### List of tasks
a: According to the Strapi testing text, what call fixes a Jest timeout error, and where can it be placed?
b: Continue the Strapi testing text from where it stops.

### Text segment
If you receive a timeout error for Jest, increase the timeout by calling jest.setTimeout(30000)
in tests/strapi.js
or at the top of your test file.
Test a basic API endpoint
Create tests/hello.test.js
with the following:
const { setupStrapi, cleanupStrapi } = require('./strapi');
const request = require('supertest');
beforeAll(async () => {
await setupStrapi();
});
afterAll(async () => {
await cleanupStrapi();
});
it('should return hello world', async () => {
await request(strapi.server.httpServer)
.get('/api/hello')
.expect(200)
.then((data) => {
expect(data.text).toBe('Hello World!');
});
});
The harness registers the /api/hello
route automatically, so the test only has to make the request.
Test API authentication
Strapi uses a JWT token to handle authentication. We will create one user with a known username and password, and use these credentials to authenticate and get a JWT token. The patched user.add
helper in the harness ensures the authenticated role is applied automatically.
Create tests/auth.test.js
:
const { setupStrapi, cleanupStrapi } = require('./strapi');
const request = require('supertest');
beforeAll(async () => {
await setupStrapi();
});
afterAll(async () => {
await cleanupStrapi();
});
// User mock data
const mockUserData = {
username: 'tester',
email: 'tester@strapi.com',
provider: 'local',
password: '1234abc',
confirmed: true,
blocked: null,
};
it('should login user and return JWT token', async () => {
await strapi.plugins['users-permissions'].services.user.add({
...mockUserData,
});
await request(strapi.server.httpServer)
.post('/api/auth/local')
.set('accept', 'application/json')
.set('Content-Type', 'application/json')
.send({
identifier: mockUserData.email,
password: mockUserData.password,
})
.expect('Content-Type', /json/)

### Data shown
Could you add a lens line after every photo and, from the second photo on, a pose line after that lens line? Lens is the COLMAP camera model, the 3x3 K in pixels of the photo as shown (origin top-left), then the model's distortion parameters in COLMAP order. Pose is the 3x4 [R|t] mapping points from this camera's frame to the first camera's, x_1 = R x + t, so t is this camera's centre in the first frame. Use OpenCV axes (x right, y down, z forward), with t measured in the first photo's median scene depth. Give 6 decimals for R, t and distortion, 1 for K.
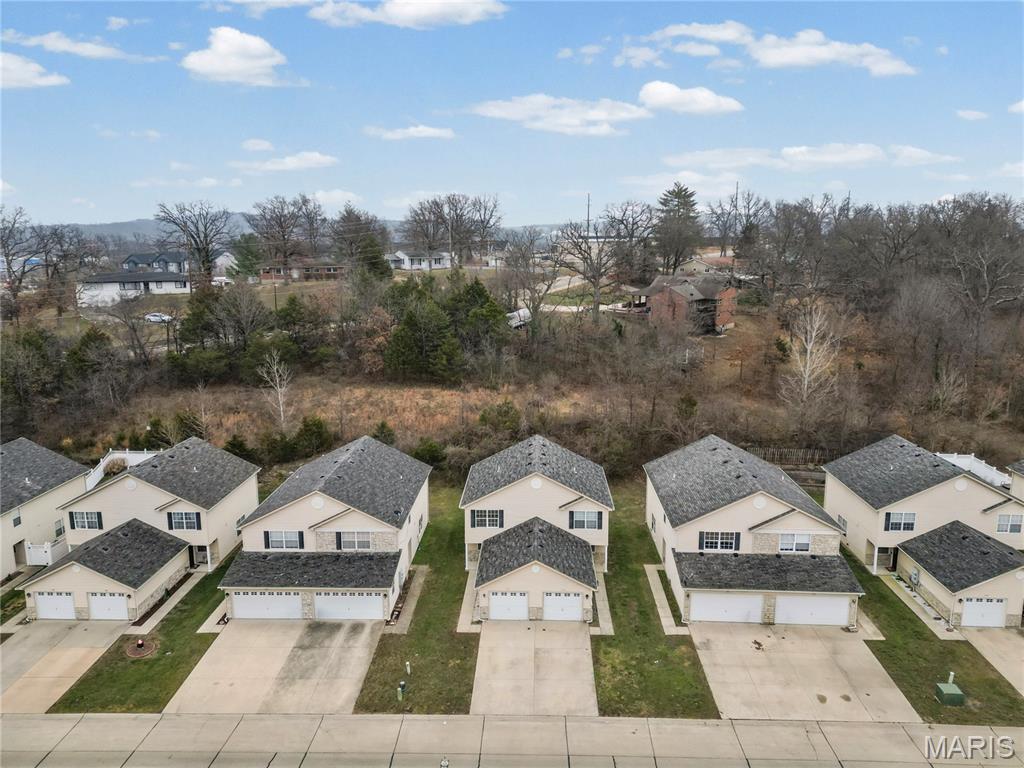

---

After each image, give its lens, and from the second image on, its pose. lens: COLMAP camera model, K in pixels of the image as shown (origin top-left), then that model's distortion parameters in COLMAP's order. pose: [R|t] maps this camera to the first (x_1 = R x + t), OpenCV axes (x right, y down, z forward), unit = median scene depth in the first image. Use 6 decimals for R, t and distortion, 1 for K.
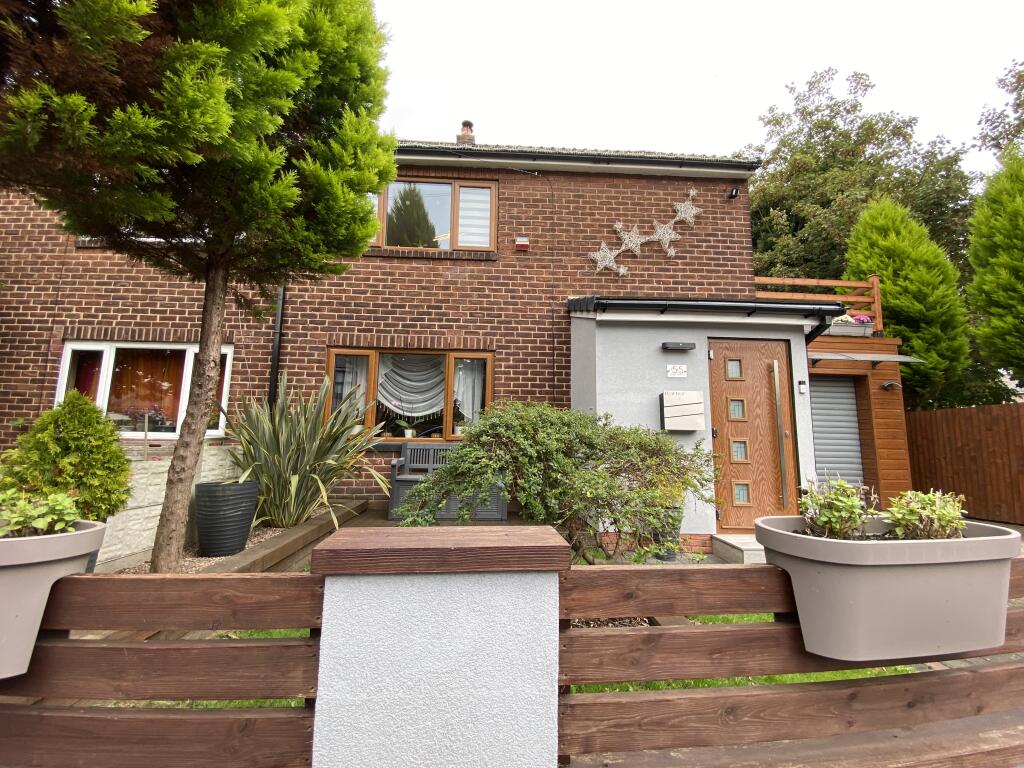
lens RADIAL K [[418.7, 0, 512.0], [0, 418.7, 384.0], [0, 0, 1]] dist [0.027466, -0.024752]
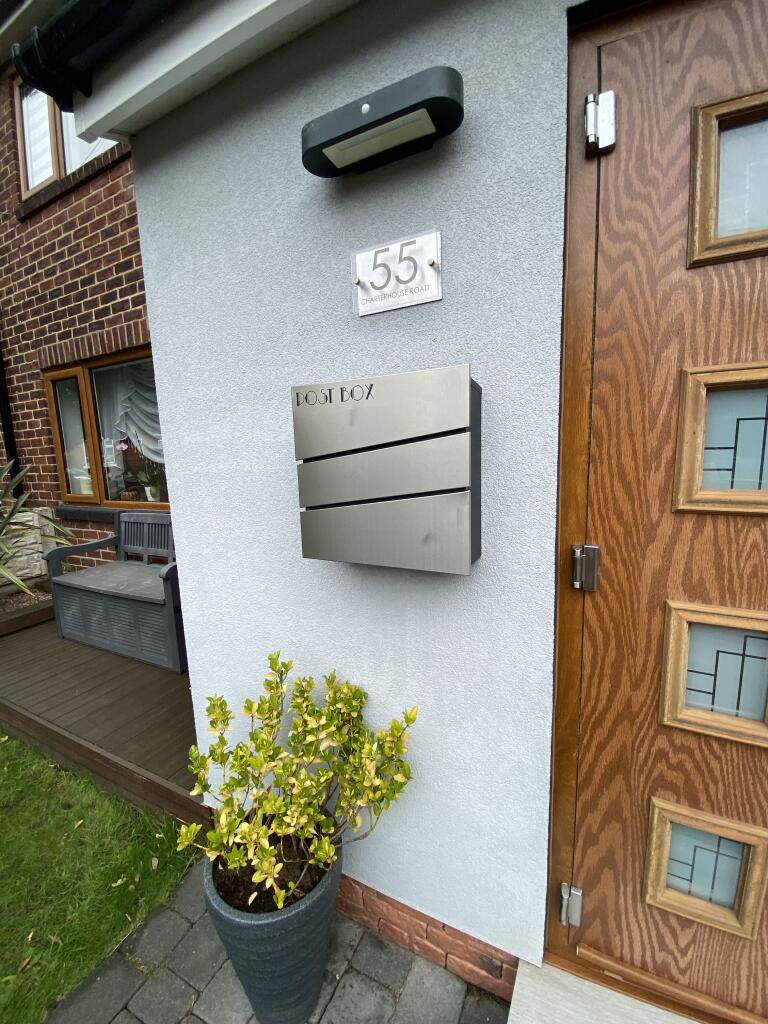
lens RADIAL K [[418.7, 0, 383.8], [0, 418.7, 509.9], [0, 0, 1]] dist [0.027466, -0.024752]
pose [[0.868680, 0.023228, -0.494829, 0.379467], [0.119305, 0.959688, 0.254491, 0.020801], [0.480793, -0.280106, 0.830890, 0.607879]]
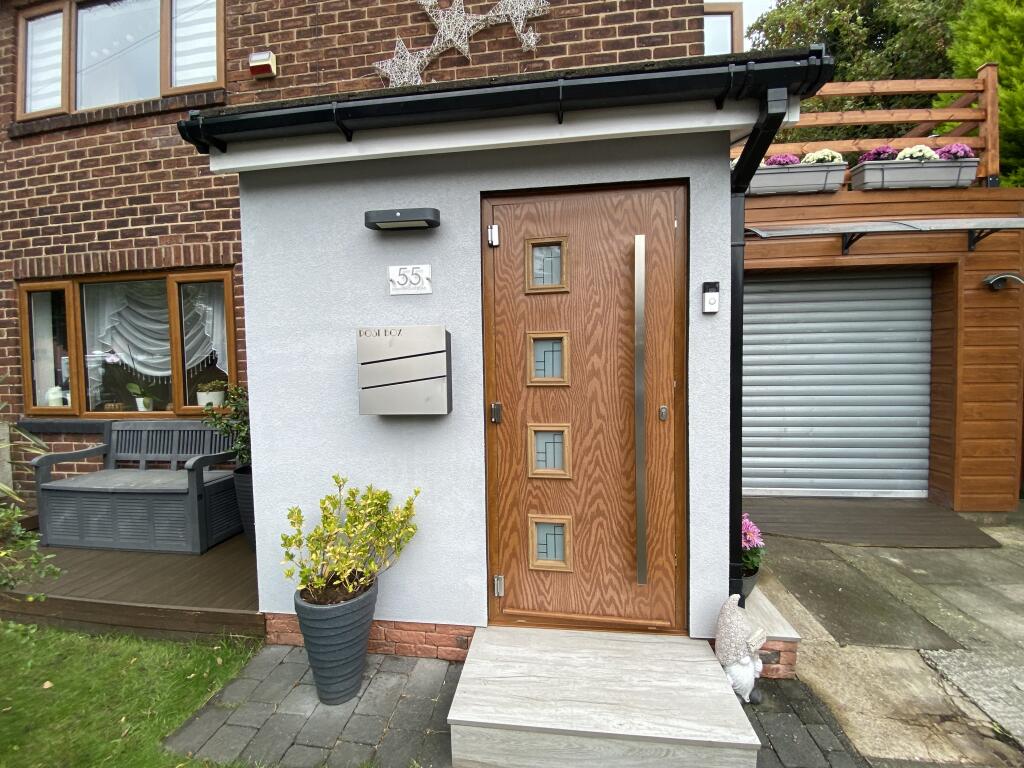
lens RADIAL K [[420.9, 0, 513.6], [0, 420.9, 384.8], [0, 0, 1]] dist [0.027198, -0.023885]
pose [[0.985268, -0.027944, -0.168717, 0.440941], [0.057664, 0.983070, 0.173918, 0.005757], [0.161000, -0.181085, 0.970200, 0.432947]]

==

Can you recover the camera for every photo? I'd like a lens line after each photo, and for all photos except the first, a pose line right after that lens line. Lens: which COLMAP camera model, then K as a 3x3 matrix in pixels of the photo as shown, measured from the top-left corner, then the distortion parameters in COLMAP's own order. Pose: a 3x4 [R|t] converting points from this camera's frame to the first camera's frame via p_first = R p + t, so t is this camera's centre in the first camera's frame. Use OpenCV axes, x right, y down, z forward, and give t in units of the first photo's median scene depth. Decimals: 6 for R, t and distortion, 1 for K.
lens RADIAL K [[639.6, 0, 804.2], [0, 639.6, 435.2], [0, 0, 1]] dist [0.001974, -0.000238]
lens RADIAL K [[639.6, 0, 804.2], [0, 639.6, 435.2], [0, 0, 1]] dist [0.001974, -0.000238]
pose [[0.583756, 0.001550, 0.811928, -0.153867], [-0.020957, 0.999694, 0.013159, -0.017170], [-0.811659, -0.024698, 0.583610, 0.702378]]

### Answer list
a: Call jest.setTimeout(30000), either in tests/strapi.js or at the top of the test file.

b:
.expect(200)
.then((data) => {
expect(data.body.jwt).toBeDefined();
});
});
You can use the JWT token returned to make authenticated requests to the API. Using this example, you can add more tests to validate that the authentication and authorization are working as expected.
Advanced API testing with user permissions
When you create API tests, you will most likely need to test endpoints that require authentication. In the following example we will implement a helper to get and use the JWT token.
Create tests/user.test.js
:
const { setupStrapi, cleanupStrapi } = require('./strapi');
const request = require('supertest');
beforeAll(async () => {
await setupStrapi();
});
afterAll(async () => {
await cleanupStrapi();
});
let authenticatedUser = {};
// User mock data
const mockUserData = {
username: 'tester',
email: 'tester@strapi.com',
provider: 'local',
password: '1234abc',
confirmed: true,
blocked: null,
};
describe('User API', () => {
beforeAll(async () => {
await strapi.plugins['users-permissions'].services.user.add({
...mockUserData,
});
const response = await request(strapi.server.httpServer)
.post('/api/auth/local')
.set('accept', 'application/json')
.set('Content-Type', 'application/json')
.send({
identifier: mockUserData.email,
password: mockUserData.password,
});
authenticatedUser.jwt = response.body.jwt;
authenticatedUser.user = response.body.user;
});
it('should return users data for authenticated user', async () => {
await request(strapi.server.httpServer)
.get('/api/users/me')
.set('accept', 'application/json')
.set('Content-Type', 'application/json')
.set('Authorization', 'Bearer ' + authenticatedUser.jwt)
.expect('Content-Type', /json/)
.expect(200)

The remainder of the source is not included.